I read on a blog once, right after Richard left, that battle buddies cannot live faraway from one another.  In order to properly fill the role, they must live in the same town, thereby being constantly accessible to one another.  I disagree completely. 

She lives four large states away, and it's a 13 hour drive without stopping.  I live in the Lone Star State and she calls the upper midwest home.  But, she's always there.  Always answers my questions, quells my fears, and makes me laugh.  She is my battle buddy.  She has understood every word, every emotion, every mood, and never disagreed or taken offense.  I do the same for her, and it's comforting.

She gets it.  And so few people do.

I can laugh about the latest insensitive statement someone has made, and she laughs, too.  We have talked about kids missing their dads, screaming through the night as they struggle to understand why he left.  We've discussed post-deployment plans, current frustrations and victories, and taken our masks off when we can't take it anymore.  We've promised drop everything and be there for each other should the worst ever happen. 

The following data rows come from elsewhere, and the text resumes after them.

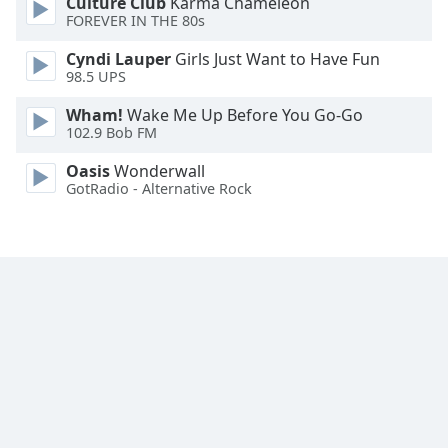
Culture Club
Karma Chameleon
FOREVER IN THE 80s
Cyndi Lauper
Girls Just Want to Have Fun
98.5 UPS
Wham!
Wake Me Up Before You Go-Go
102.9 Bob FM
Oasis
Wonderwall
GotRadio - Alternative Rock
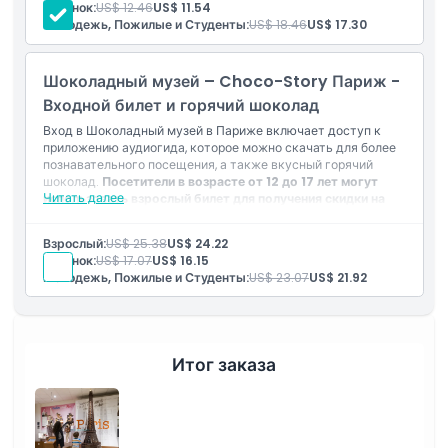
Ребенок:
US$ 12.46
US$ 11.54
Молодежь, Пожилые и Студенты:
US$ 18.46
US$ 17.30
Включено
Шоколадный музей – Choco-Story Париж -
Политика в отношении детей и взрослых
Входной билет и горячий шоколад
Вход в Шоколадный музей в Париже включает доступ к
Часы работы
приложению аудиогида, которое можно скачать для более
познавательного посещения, а также вкусный горячий
шоколад.
Посетители в возрасте от 12 до 17 лет могут
Вещи, которые нужно знать
Читать далее
использовать взрослый билет для получения скидки на
вход.
Это сладкая возможность исследовать музей и
насладиться горячим угощением, узнавая об истории и
Взрослый:
US$ 25.38
US$ 24.22
производстве шоколада.
Местоположение
Ребенок:
US$ 17.07
US$ 16.15
Молодежь, Пожилые и Студенты:
US$ 23.07
US$ 21.92
Политика отмены
Итог заказа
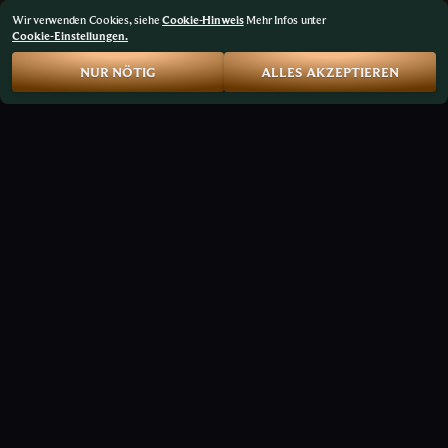
Wir verwenden Cookies, siehe
Cookie-Hinweis
Mehr Infos unter
Cookie-Einstellungen.
NUR NÖTIG
ALLES AKZEPTIEREN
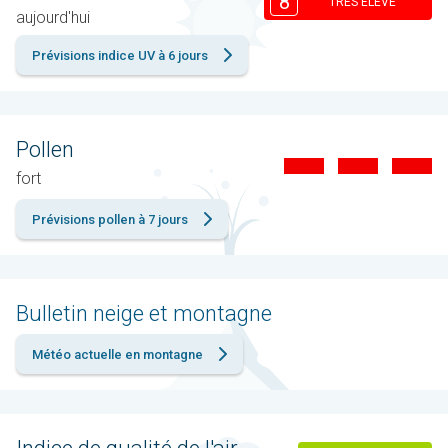
8
TRÉS ÉLEVÉ
aujourd'hui
Prévisions indice UV à 6 jours
Pollen
fort
Prévisions pollen à 7 jours
Bulletin neige et montagne
Météo actuelle en montagne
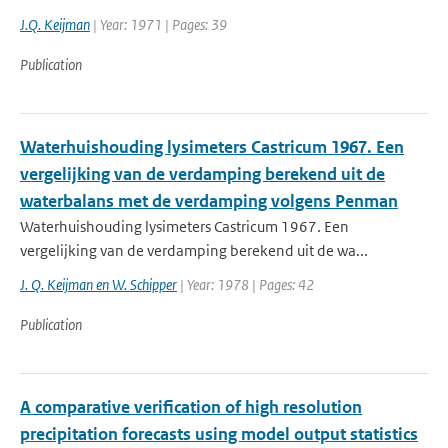
J.Q. Keijman
| Year: 1971 | Pages: 39
Publication
Waterhuishouding lysimeters Castricum 1967. Een
vergelijking van de verdamping berekend uit de
waterbalans met de verdamping volgens Penman
Waterhuishouding lysimeters Castricum 1967. Een
vergelijking van de verdamping berekend uit de wa...
J. Q. Keijman en W. Schipper
| Year: 1978 | Pages: 42
Publication
A comparative verification of high resolution
precipitation forecasts using model output statistics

This life has its beautiful moments.  Victory of making it through another day, of surviving another week, of crossing another month off the calendar.  But, it has its dark moments, too.  Moments when we still feel the pressure to put on a good face and look confident, look joyful.  But, sometimes, we need that person who understands.  Who gets it.  Who can't make this year end, who can't bring our husbands home. But who can give us strength, understanding.

And she does.  She's heard me at my best, and comforted me through my lowest.  I never have to explain, I never have to impress.  My faraway battle buddy lives this life, too.  We are in this together--through thick and thin.  We will cheer each other through our bright days, and encourage each other through the dark days.  We will move forward dutifully through the ensuing days and months.  And we will celebrate together, when the winter brings our Soldiers home. 

I don't think I'll ever feel closer to someone who lives so faraway.  And I don't think I'll ever be able to fully express how grateful I am for her presence in my life during this chapter.  But, I think she gets that, too.